Cuando las obras de arte se hacen consumadamente comerciales –cuando la identidad de las mercancías sobrepasa y subsume la identidad estética, por no decir el valor espiritual–, se convierten en artefactos cotidianos, con lo cual invierten la «ósmosis estética» que Duchamp consideraba la esencia del «acto creativo». La ósmosis estética hace a las obras de arte evocativas y atractivas, e incluso las crea, ya que transforma la «materia inerte» en un fenómeno «que el espectador está deseando llamar una obra de arte: un fenómeno que incita al espectador a reaccionar críticamente», es decir, a tomárselo en serio.

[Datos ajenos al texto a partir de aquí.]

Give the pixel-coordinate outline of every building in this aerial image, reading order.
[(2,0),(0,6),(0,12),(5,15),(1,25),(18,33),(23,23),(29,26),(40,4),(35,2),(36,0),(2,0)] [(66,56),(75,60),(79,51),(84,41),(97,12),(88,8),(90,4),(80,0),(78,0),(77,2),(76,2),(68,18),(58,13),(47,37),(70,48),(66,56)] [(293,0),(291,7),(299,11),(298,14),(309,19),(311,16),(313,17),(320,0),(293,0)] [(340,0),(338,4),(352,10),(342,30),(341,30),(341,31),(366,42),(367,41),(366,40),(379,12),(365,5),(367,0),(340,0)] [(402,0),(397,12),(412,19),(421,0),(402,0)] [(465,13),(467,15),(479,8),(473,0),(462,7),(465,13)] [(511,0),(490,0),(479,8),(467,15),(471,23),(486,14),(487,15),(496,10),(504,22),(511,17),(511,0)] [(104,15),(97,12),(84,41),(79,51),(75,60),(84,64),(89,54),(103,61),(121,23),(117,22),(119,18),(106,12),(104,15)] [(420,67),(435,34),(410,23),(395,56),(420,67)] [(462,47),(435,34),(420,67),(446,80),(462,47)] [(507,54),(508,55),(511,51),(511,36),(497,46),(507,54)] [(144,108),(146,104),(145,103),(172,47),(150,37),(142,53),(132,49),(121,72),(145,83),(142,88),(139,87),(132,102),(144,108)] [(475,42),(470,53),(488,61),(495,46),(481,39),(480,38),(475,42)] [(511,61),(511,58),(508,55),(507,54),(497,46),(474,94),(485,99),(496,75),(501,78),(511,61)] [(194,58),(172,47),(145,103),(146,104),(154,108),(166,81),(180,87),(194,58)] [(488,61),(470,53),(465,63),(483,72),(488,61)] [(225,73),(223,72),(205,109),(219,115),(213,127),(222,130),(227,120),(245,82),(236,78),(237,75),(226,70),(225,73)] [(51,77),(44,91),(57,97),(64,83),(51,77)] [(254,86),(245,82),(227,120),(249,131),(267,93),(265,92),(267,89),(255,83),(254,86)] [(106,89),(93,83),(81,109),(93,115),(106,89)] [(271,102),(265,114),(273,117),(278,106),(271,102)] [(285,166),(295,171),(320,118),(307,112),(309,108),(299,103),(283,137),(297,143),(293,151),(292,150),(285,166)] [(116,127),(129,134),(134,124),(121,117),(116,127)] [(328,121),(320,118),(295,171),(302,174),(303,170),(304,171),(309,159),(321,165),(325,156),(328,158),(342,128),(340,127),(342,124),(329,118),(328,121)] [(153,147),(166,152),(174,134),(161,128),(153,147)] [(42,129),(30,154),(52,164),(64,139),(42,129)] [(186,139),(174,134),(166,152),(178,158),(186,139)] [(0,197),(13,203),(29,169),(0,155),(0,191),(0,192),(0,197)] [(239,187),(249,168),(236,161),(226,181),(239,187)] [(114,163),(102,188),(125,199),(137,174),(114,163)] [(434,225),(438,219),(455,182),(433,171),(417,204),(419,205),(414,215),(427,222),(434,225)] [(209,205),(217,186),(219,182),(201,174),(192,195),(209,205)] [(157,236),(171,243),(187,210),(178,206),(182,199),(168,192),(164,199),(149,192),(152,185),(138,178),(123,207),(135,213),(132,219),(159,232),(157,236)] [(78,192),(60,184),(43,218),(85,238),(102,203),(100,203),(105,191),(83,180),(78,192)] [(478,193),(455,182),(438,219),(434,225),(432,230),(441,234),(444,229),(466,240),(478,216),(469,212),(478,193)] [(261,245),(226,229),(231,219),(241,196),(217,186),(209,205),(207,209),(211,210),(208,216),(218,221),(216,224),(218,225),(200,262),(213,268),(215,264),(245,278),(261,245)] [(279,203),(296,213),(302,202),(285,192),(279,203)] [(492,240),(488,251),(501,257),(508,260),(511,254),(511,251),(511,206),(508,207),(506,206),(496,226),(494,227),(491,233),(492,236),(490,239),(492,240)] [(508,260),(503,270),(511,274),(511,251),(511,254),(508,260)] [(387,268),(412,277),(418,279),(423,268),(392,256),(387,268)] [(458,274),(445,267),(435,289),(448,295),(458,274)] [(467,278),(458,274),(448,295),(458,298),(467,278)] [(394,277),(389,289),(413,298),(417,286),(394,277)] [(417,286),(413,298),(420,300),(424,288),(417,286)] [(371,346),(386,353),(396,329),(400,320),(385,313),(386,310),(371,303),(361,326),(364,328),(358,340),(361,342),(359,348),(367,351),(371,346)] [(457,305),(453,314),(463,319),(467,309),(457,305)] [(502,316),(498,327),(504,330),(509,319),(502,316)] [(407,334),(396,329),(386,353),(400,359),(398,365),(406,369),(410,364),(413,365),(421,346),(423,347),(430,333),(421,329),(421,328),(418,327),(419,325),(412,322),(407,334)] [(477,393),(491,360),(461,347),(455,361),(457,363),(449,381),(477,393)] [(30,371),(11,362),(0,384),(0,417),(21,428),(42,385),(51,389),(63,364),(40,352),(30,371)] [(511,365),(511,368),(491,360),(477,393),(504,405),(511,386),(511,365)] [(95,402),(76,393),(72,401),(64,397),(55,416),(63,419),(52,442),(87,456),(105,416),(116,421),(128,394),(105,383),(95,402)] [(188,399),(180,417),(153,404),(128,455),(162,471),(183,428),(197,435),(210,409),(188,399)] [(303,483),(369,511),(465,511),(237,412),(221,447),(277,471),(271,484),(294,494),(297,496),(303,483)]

Duchamp describía la ósmosis estética como «una transferencia del artista al espectador […] que se produce a través de la materia inerte, como son un pigmento, un piano o el mármol». Esta transferencia es «el mecanismo subjetivo que produce arte en estado bruto –à l’état brut–, malo, bueno o indiferente». El arte en estado bruto es informado por el “coeficiente artístico” personal del artista, que Duchamp considera como “una relación aritmética entre lo inexpresado y lo intentado y lo inintencionalmente expresado”. Vale la pena señalar, como Duchamp sin duda sabía, que la transferencia es un término psicoanalítico que se refiere a la tendencia del analizado a transferir a su relación con el analista los sentimientos intensos, incluso dolorosos, que experimentó en sus relaciones infantiles. Duchamp sugiere que en el acto creativo el artista transfiere sus sentimientos primitivos a su material, el cual se convierte en el medio a través del cual son transferidos al espectador. La transferencia es en efecto el acto creativo básico –el necesario trabajo emocional, podría decirse– que convierte el material en arte. El primer paso es convertir el material en un medio, que es lo que hace la transferencia. En otras palabras, el medio material sustituye al artista. Cada obra de arte particular representa un autoencuentro por así decir, esto es, una sesión analítica en la que el artista reexperimenta y reordena sus sentimientos a través del medio de su material. El estudio se convierte en una clínica en la que el artista busca su autocuración, aunque todo lo que quizá consiga sea una autoexpresión: un autorreflejo (¿un autorremedo?) bajo un disfraz artístico. Sabemos que Duchamp fue un artista de la huida por definición. Es posible que tanto “El Gran vidrio” como “La Caja verde” ofrezcan un intrigante retrato de una mente que ha sido calificada como la más inteligente del siglo pasado. Y si esa performance final fuera la obra más radical de su vida. No quedaba otra posibilidad. No quedaban más barreras que romper.